Es stimmt: Der Weg hin zu dem Neubau eines Netto-Marktes war nicht immer eben. Ich selbst musste mir so einiges anhören und fühle mich noch heute missverstanden. Mir persönlich ging es niemals darum etwas zu verhindern, sondern vielmehr zu schauen was man vielleicht besser machen kann. In der letzten Ortsratssitzung bekam ich mal wieder mein Fett weg. Ich kann damit umgehen und stecke das weg. Ich hoffe nur, dass die Menschen mit dem nun eingeschlagenen Weg zufrieden sind und am Ende damit leben können. Es ist gut und richtig das wir nun einen Verbrauchermarkt bekommen! Die Menschen warten schon viel zu lange auf einen Nahversorger. Bei aller Freude dürfen wir jedoch die Sanierung der Ortsmitte, die Schaffung von Wohnraum und die Beseitigung von vorhandenen Leerständen nicht vergessen. Auch nach diesem Neubau wird es immer noch keine Räumlichkeit geben, in der die Menschen zusammenkommen oder feiern können. Mal sehen vielleicht öffnen sich jedoch mit dem Neubau des Marktes neue Türen. Ich würde das begrüßen! Die Frage nach neuem Wohnraum ist gegenwärtig und hochaktuell. Wie gelingt es uns Menschen nach Dirmingen zu locken ? Wie machen wir unsere Heimat für junge Menschen interessant ? Wohnraum ist wichtig! Natürlich wird unser Heimatort durch den neuen Verbrauchermarkt ein Stück-weit aufgewertet. Neben dem Verbrauchermarkt muss, in naher Zukunft, mehr Wohnraum entstehen. Soviel vorweg, wir sind dran und bemühen uns um gute Lösungen.

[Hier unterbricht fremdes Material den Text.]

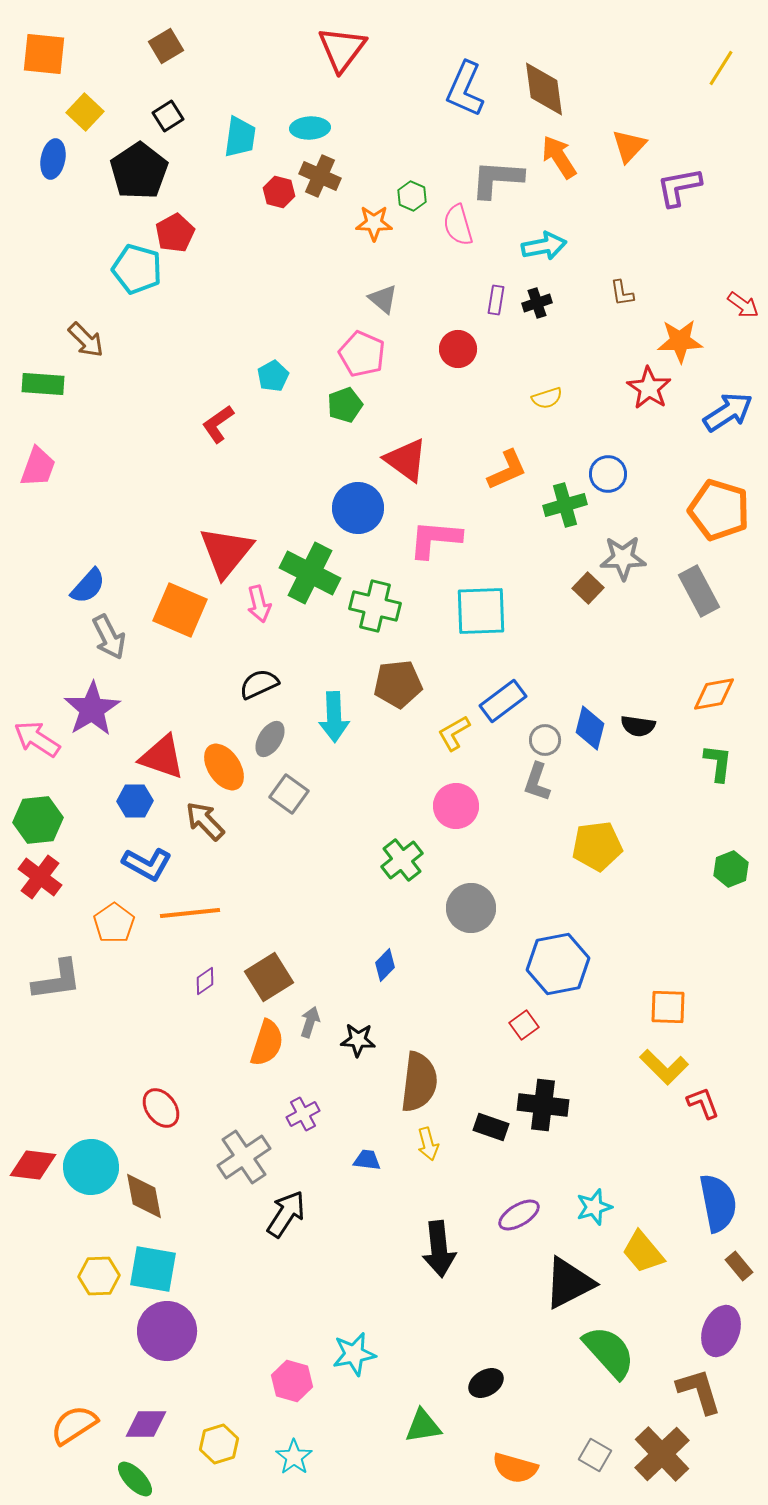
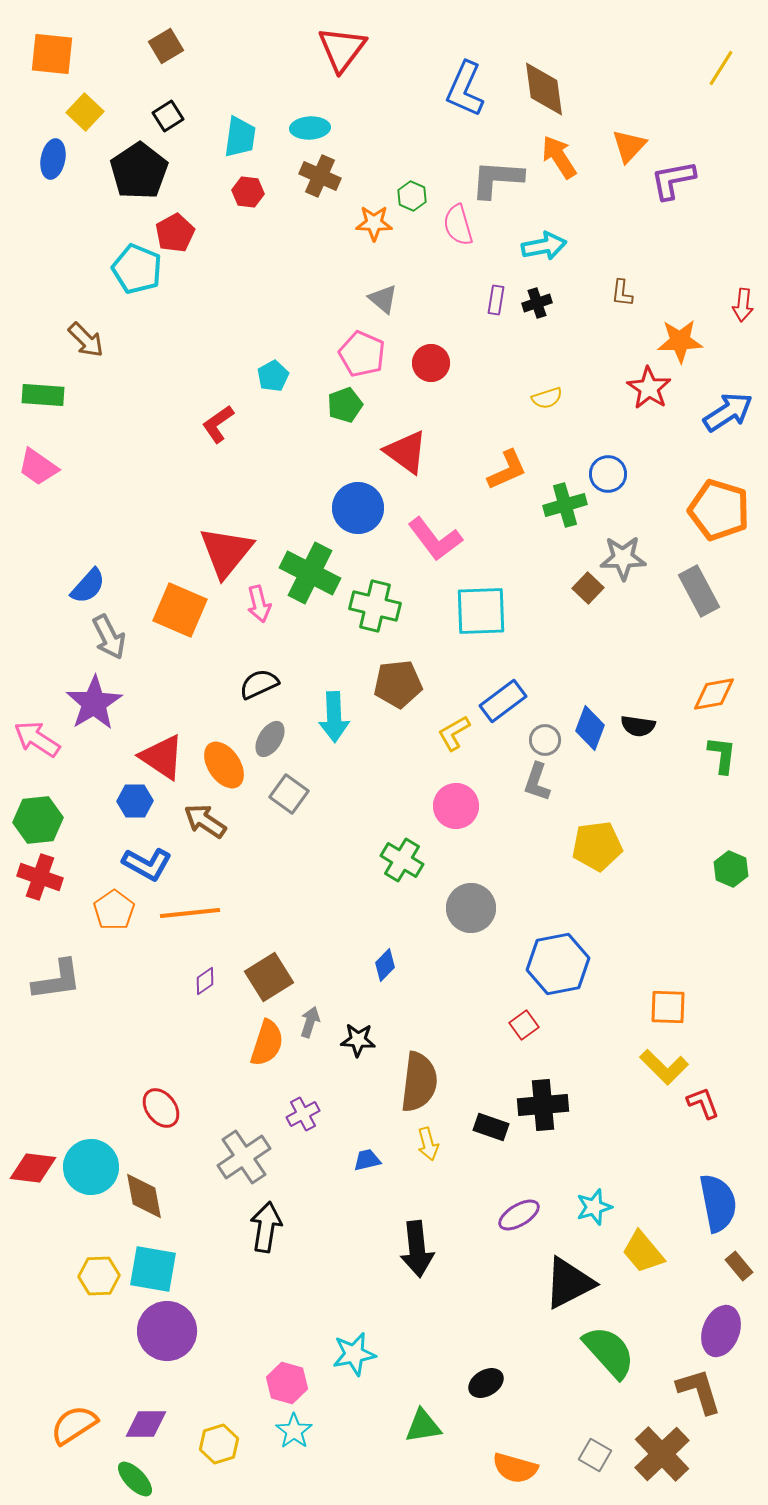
orange square at (44, 54): moved 8 px right
purple L-shape at (679, 187): moved 6 px left, 7 px up
red hexagon at (279, 192): moved 31 px left; rotated 8 degrees counterclockwise
cyan pentagon at (137, 269): rotated 6 degrees clockwise
brown L-shape at (622, 293): rotated 16 degrees clockwise
red arrow at (743, 305): rotated 60 degrees clockwise
red circle at (458, 349): moved 27 px left, 14 px down
green rectangle at (43, 384): moved 11 px down
red triangle at (406, 460): moved 8 px up
pink trapezoid at (38, 467): rotated 105 degrees clockwise
pink L-shape at (435, 539): rotated 132 degrees counterclockwise
purple star at (92, 709): moved 2 px right, 6 px up
blue diamond at (590, 728): rotated 6 degrees clockwise
red triangle at (162, 757): rotated 15 degrees clockwise
green L-shape at (718, 763): moved 4 px right, 8 px up
orange ellipse at (224, 767): moved 2 px up
brown arrow at (205, 821): rotated 12 degrees counterclockwise
green cross at (402, 860): rotated 21 degrees counterclockwise
green hexagon at (731, 869): rotated 16 degrees counterclockwise
red cross at (40, 877): rotated 18 degrees counterclockwise
orange pentagon at (114, 923): moved 13 px up
black cross at (543, 1105): rotated 12 degrees counterclockwise
blue trapezoid at (367, 1160): rotated 20 degrees counterclockwise
red diamond at (33, 1165): moved 3 px down
black arrow at (286, 1214): moved 20 px left, 13 px down; rotated 24 degrees counterclockwise
black arrow at (439, 1249): moved 22 px left
pink hexagon at (292, 1381): moved 5 px left, 2 px down
cyan star at (294, 1457): moved 26 px up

In diesem Zusammenhang noch eine gute Nachricht am Ende meines Beitrags:  Die Firma Cham Saar GmbH wird im Dezember in Dirmingen eine Zweigstelle, der in Wustweiler vorhandenen Niederlassung eröffnen. Die Cham Saar GmbH stellt Käse und Milchprodukte her und vertreibt diese Waren bereits seit Jahren in großen Geschäften. In den nun gemieteten und sanierten Räumen befand sich früher einmal die ASKO Filiale. Wie man hört sollen neben den selbst hergestellten Käsespezialitäten auch Fleisch, Obst- und Gemüse, internationale Lebensmittel, Getränke und Geschenkartikel verkauft werden. Der Geschäftsinhaber legt dabei, laut eigener Aussage, viel Wert auf frische Produkte aus unserer Region. Ich finde auch diese Neueröffnung wertet unseren Heimatort auf und verbessert die vorhandene Infrastruktur.